Le famiglie degli astronauti si sono rannicchiate nella sala di osservazione del Mission Control, dove sono scoppiati applausi quando la capsula è emersa dal blackout delle comunicazioni e di nuovo al momento dell’ammaraggio.
L’ultima volta che la NASA e il Dipartimento della Difesa hanno collaborato per il rientro di un equipaggio lunare è stato l’Apollo 17 nel 1972.
Si prevedeva che l’Artemis II tornasse indietro urlando a 11.025 metri al secondo, 39.668 km/h, poco meno del record prima di rallentare fino a raggiungere la velocità di 30 km/h.
“Un ammaraggio perfetto”, ha riferito Rob Navias di Mission Control.
Il record di sorvolo e viste lunari di Artemis II
Lanciati dalla Florida il 1° aprile, gli astronauti hanno collezionato una vittoria dopo l’altra mentre navigavano abilmente nel tanto atteso ritorno sulla Luna della NASA, il primo grande passo verso la creazione di una base lunare sostenibile.
Artemis II non è atterrato sulla Luna e nemmeno ha orbitato attorno ad essa.
Ma ha battuto il record di distanza dell’Apollo 13, rendendo Wiseman e il suo equipaggio il viaggio più lontano mai compiuto dall’uomo dalla Terra quando hanno raggiunto 406.771 chilometri.
Poi, nella scena più toccante della missione, gli astronauti in lacrime hanno chiesto il permesso di nominare un paio di crateri in onore della loro nave lunare e della defunta moglie di Wiseman, Carroll.
Durante il sorvolo da record, hanno documentato scene del lato nascosto della Luna mai viste prima a occhio nudo e hanno assaporato un’eclissi solare totale per gentile concessione del cosmo grazie alla loro data di lancio.
L’eclissi, in particolare, “ci ha semplicemente spazzati via tutti”, ha detto Glover.

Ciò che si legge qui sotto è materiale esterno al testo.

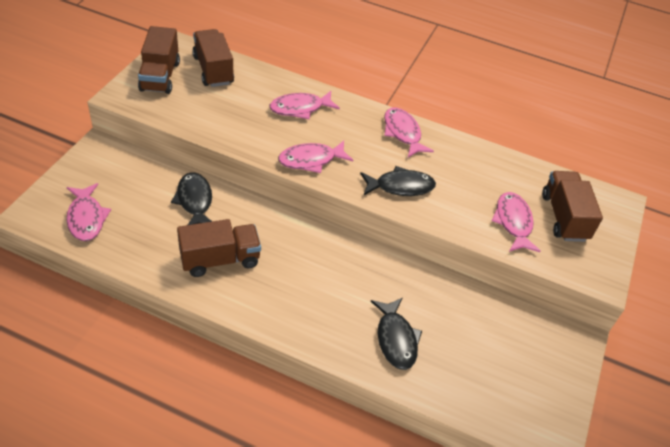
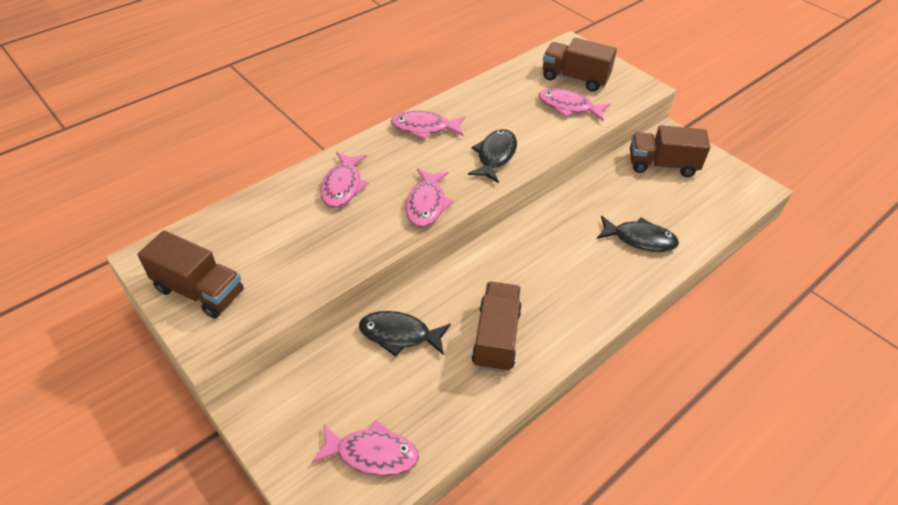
camera: 60 degrees left, 0 degrees up
brown truck [192,29,234,87] -> brown truck moved to [630,125,710,177]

Il loro senso di meraviglia e amore ha stupito tutti, così come le loro immagini mozzafiato della Luna e della Terra. L’equipaggio di Artemis II ha canalizzato i primi esploratori lunari dell’Apollo 8 con Earthset, mostrando la nostra ambientazione di marmo blu dietro la luna grigia.
Ricordava il famoso scatto Earthrise dell’Apollo 8 del 1968.
“Ti fa venir voglia di continuare a tornare indietro”, ha detto Radigan alla vigilia dello schianto.
“È il primo di molti viaggi e dobbiamo solo continuare perché c’è ancora molto da imparare sulla Luna.”
Artemis II era un volo di prova per future missioni sulla Luna
Nonostante il ricco risultato scientifico, il volo durato quasi 10 giorni non è stato privo di problemi tecnici.
Sia il sistema dell’acqua potabile che quello del propellente della capsula sono stati colpiti da problemi alle valvole.
Nella situazione forse più importante, i problemi con la toilette hanno impedito all’equipaggio di usarla per gran parte del viaggio, costringendoli a ricorrere a borse e imbuti dei vecchi tempi.
Gli astronauti hanno scrollato di dosso tutto.
“Non possiamo esplorare più a fondo a meno che non facciamo alcune cose che sono scomode”, ha detto Koch, “a meno che non facciamo qualche sacrificio, a meno che non ci prendiamo qualche rischio, e tutte queste cose ne valgono la pena.”
Hansen ha aggiunto: “Si fanno molti test a terra, ma il test finale è quando si porta questo hardware nello spazio, ed è una schifezza.”
Nell’ambito del rinnovato programma Artemis, l’Artemis III del prossimo anno vedrà gli astronauti esercitarsi nell’attracco della loro capsula con uno o due lander lunari in orbita attorno alla Terra. Artemis IV tenterà di far atterrare un equipaggio di due persone vicino al polo sud della Luna nel 2028.
La fedeltà dell’equipaggio dell’Artemis II era rivolta ai successivi equipaggi dell’Artemis, ha detto Wiseman.
“Ma speravamo davvero nella nostra anima di poter, solo per un momento, far sì che il mondo si fermasse e ricordasse che questo è un bellissimo pianeta e un posto molto speciale nel nostro universo, e che dovremmo tutti apprezzare ciò che ci è stato donato”, ha detto.